Composition and Negative Space
Why do some works of art appear more attractive than others? The answer can be found in the elements of artistic composition, such as form, color and texture. In addition to these aspects of composition, negative space, or the empty area around and within an object, is a useful if tricky tool to make a work of art beautiful and monumental.
Empty space can accentuate an artwork’s subject, reduce distractions, and make the image more compelling. In Terrie Corbett’s 1000 Kittens Purring, for example, multiple bright colors make up a positive space, while a white area frames and defines the outline of the abstract forms. In this way, the negative space guides our eyes to the central focus of the painting.
The contrast between positive and negative space can also create dynamic tension. In Keith McCulloch’s Swoosh, the darker areas are the negative space, while the bright orange and fuchsia together constitute the positive space. The bold contrast of positive and negative space creates a striking effect. Due to the artist’s effective use of negative space, we appreciate this composition without much mental effort.

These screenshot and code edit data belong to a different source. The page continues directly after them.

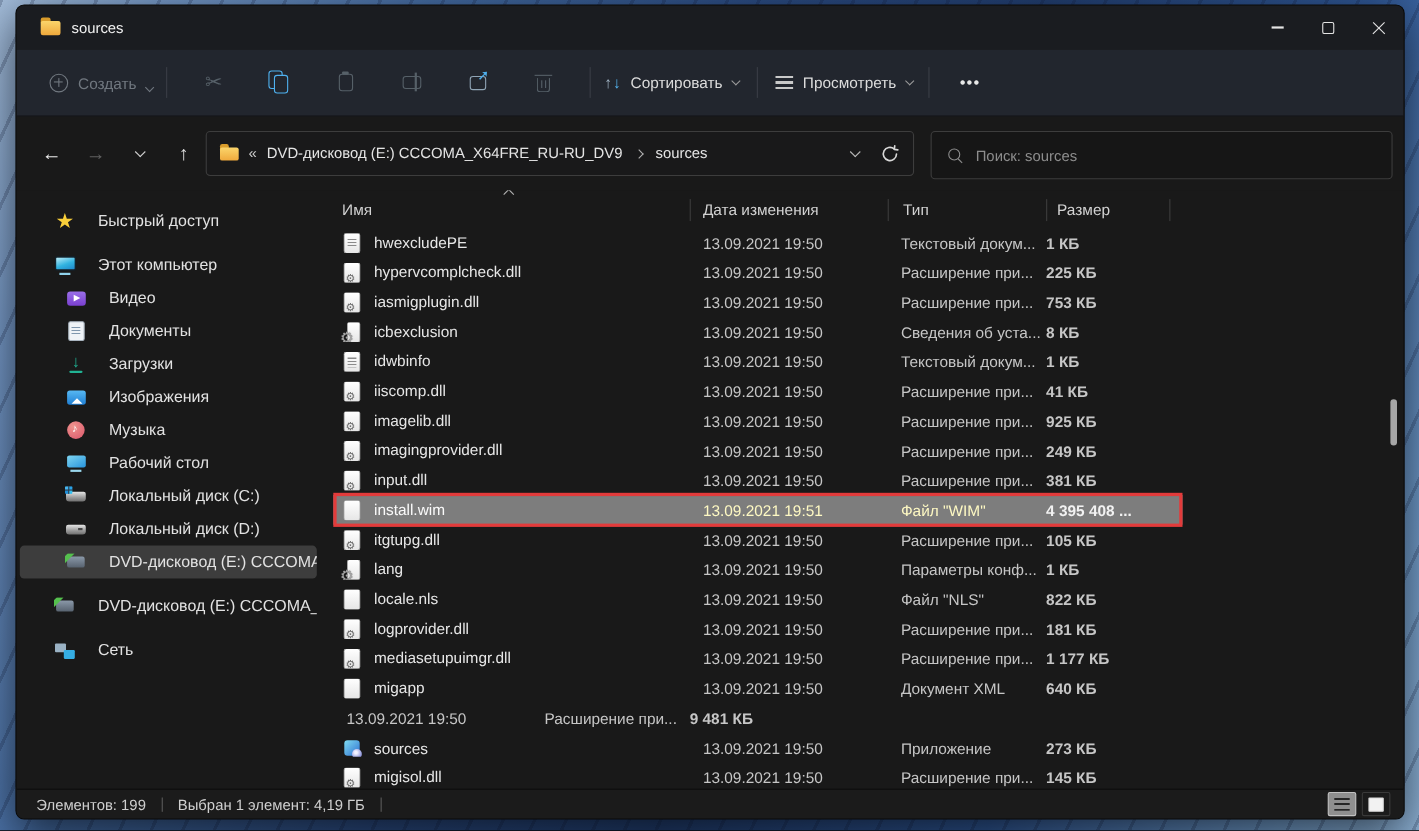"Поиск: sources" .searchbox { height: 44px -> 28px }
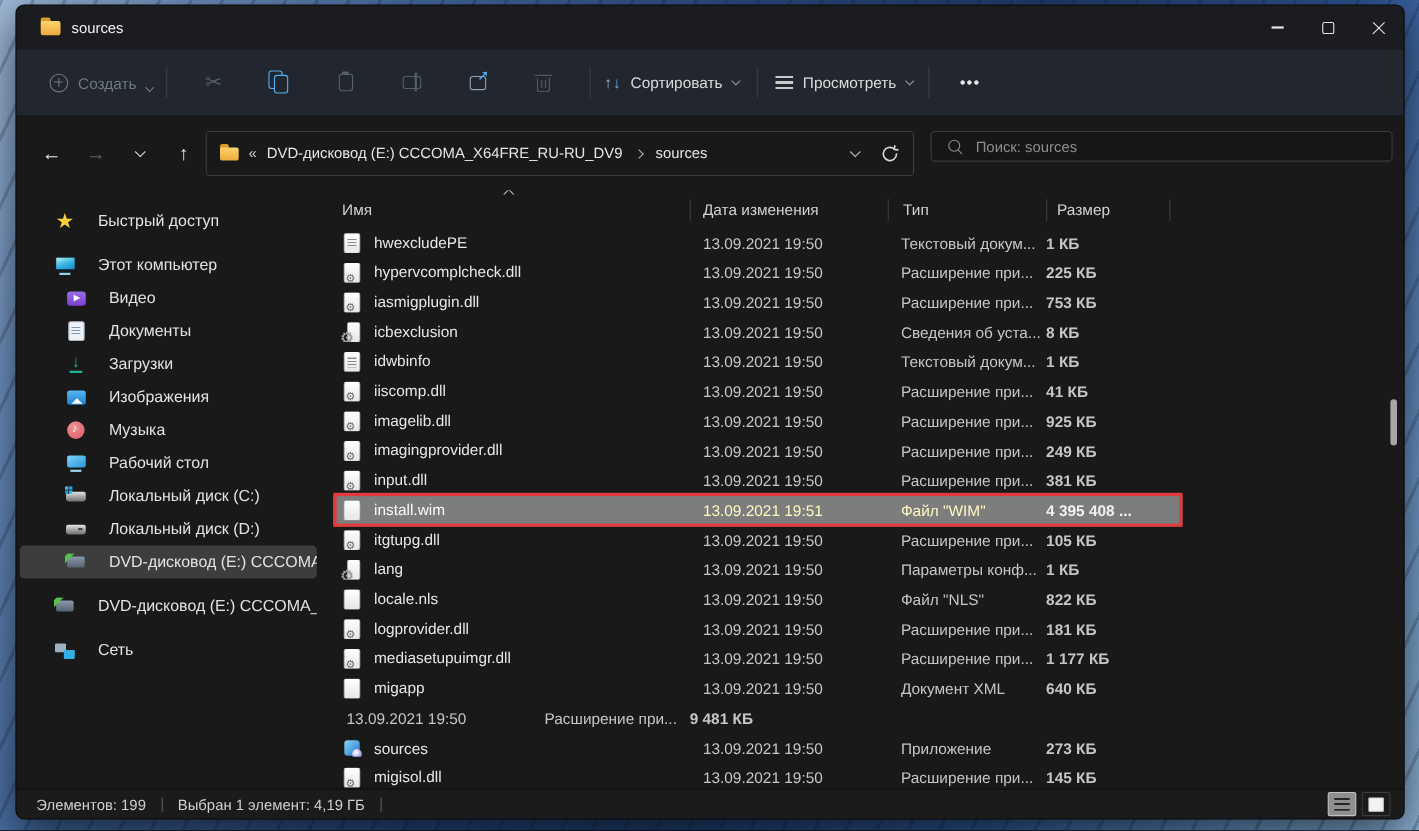"OneDrive" div.side-item { html: none -> <div> <span></span> <span>OneDrive</span> </div> }
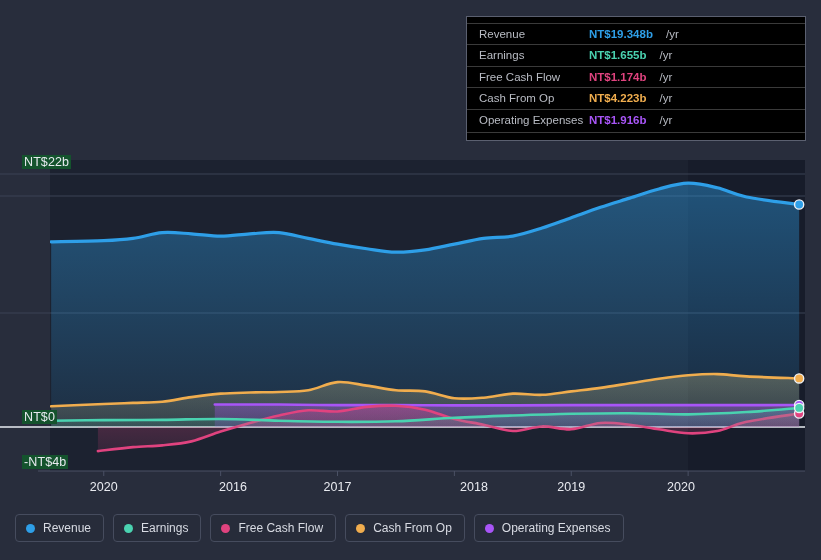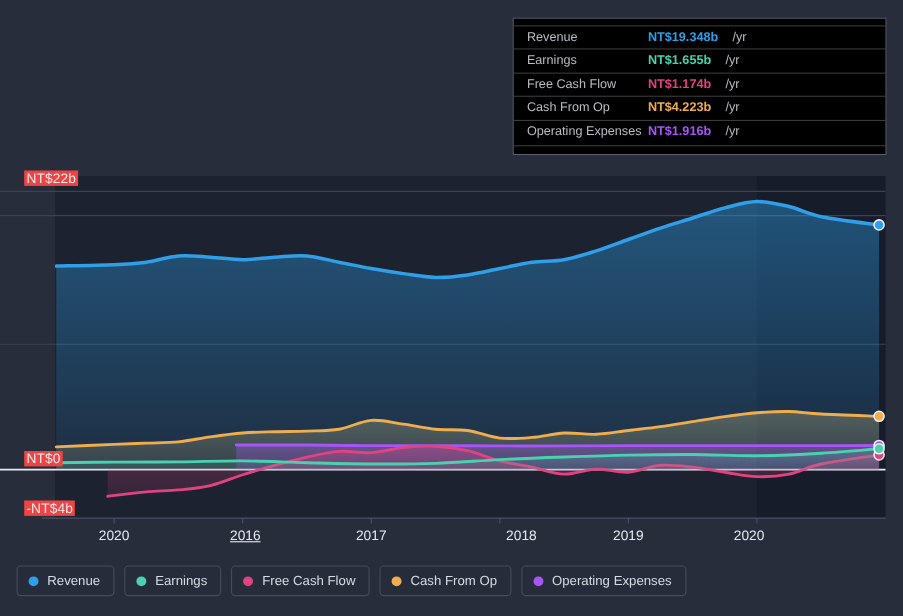"NT$22b" .axis-label { background: #ef4444 -> #14532d }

Overlapping Positive and Negative Space
An artist can create an eye-catching composition by thoughtfully alternating positive and negative space. By controlling the contrast between the two, the artist may give visual forms a particular meaning. For example, Eugen Denchik’s Interpretation I carefully balances negative and positive space to create the impression of a cityscape.
In other cases, the positive space may overtake the composition, minimizing the negative space. In Varda Lantsman’s painting, the negative space has a hazy, even vague, quality that enhances, sharpens and beautifies the image.
Our reaction to a painting depends upon the context in which we experience its qualities of light, dark, sharpness and haziness. A crucial aspect of painting is the relationship between positive and negative space, and it’s up to artist’s skill to make the artwork interesting by intelligently using these elements to draw the eye, create a balance or overlap, or produce a striking contrast.